§ 作業指示:
**A)** ページ抜粋によると、四川担々うどんの価格はいくらですか。
**B)** ページ抜粋のうち「和食の職人としては、何とも情」で始まり「どんメニューがテーマでした。」まで続く部分を、「客席」を「座席」に差し替えて書き出してください。

━━━ ページ抜粋

四川担々うどん<汁アリ・汁ナシ>  ¥900

 和食の職人を十数年、独立して数年を経過して・・・

 

生まれて初めて、自分で考案したメニューでヒット商品を出したのが

このメニュー、「四川担々うどん」です。

 

和食の職人としては、何とも情け無い話なんですが、樂旬堂・坐唯杏に東長崎の割烹・坐唯杏から移転を決めて、さらにランチメニューをうどん中心で組むことに決めてから、試行錯誤を繰り返し作り上げた一品です。

 

割烹・坐唯杏に比べて客席も一気に増えます。

 

多くの方に「美味しい」と感じて頂ける、ちょっと辛過ぎるうどんメニューがテーマでした。 

 

 

 

 

 

 まだまだ激辛なんて言うものが、多くの方には認知される前に、誇張した唐辛子系スパイスの使い方をする、このうどんは・・

 

当初、多くのクレームを頂きました。 

 

「辛過ぎる」 

 

でも、武内には自分なりの・・・わずかながらではありましたが、自信がありました。 

 

必ず、もう一度食べたくなる・・・丁度良い「辛過ぎる」だと。 

 

結果は、多くのファンが出来て、人気の一品と育ちました。

━━━━━━
━━━ 元データ

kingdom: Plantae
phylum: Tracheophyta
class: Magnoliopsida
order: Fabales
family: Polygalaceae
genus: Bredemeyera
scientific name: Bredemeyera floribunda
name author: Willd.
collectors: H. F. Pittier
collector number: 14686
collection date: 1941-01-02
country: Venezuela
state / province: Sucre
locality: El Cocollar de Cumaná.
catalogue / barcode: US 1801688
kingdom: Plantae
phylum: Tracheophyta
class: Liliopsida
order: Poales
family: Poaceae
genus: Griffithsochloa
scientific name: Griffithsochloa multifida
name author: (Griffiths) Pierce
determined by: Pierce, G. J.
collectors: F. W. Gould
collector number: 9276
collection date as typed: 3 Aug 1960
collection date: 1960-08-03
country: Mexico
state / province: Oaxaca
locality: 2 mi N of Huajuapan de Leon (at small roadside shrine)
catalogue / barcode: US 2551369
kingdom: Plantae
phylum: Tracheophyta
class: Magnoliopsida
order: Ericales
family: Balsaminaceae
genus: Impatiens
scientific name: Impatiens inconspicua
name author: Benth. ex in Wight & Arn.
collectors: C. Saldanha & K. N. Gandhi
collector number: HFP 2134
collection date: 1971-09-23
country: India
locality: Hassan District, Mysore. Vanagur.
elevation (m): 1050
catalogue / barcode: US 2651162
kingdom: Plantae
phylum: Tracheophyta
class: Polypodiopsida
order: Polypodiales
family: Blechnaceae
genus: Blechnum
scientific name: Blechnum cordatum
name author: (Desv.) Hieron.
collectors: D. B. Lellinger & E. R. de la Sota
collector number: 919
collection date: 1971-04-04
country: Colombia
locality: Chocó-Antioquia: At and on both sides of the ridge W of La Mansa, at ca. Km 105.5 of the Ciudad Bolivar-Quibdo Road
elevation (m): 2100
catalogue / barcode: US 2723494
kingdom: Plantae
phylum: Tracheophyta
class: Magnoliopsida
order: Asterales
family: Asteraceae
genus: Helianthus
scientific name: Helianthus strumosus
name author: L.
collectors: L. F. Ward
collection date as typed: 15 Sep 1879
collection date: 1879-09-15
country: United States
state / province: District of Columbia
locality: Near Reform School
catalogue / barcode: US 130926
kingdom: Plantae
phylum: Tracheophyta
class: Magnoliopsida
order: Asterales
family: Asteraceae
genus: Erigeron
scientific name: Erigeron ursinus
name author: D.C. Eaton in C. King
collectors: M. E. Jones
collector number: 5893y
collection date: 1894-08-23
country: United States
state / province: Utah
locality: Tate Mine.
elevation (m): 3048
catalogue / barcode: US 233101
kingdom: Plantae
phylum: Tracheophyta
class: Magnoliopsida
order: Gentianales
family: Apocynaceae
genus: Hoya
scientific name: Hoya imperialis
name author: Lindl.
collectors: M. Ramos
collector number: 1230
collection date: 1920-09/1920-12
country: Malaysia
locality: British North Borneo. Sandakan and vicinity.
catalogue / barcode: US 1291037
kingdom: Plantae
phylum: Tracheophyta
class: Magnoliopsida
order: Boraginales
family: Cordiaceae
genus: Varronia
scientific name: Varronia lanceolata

━━━━━━

§ 項目別回答:
**A)** ¥900

**B)**
和食の職人としては、何とも情け無い話なんですが、樂旬堂・坐唯杏に東長崎の割烹・坐唯杏から移転を決めて、さらにランチメニューをうどん中心で組むことに決めてから、試行錯誤を繰り返し作り上げた一品です。

 

割烹・坐唯杏に比べて座席も一気に増えます。

 

多くの方に「美味しい」と感じて頂ける、ちょっと辛過ぎるうどんメニューがテーマでした。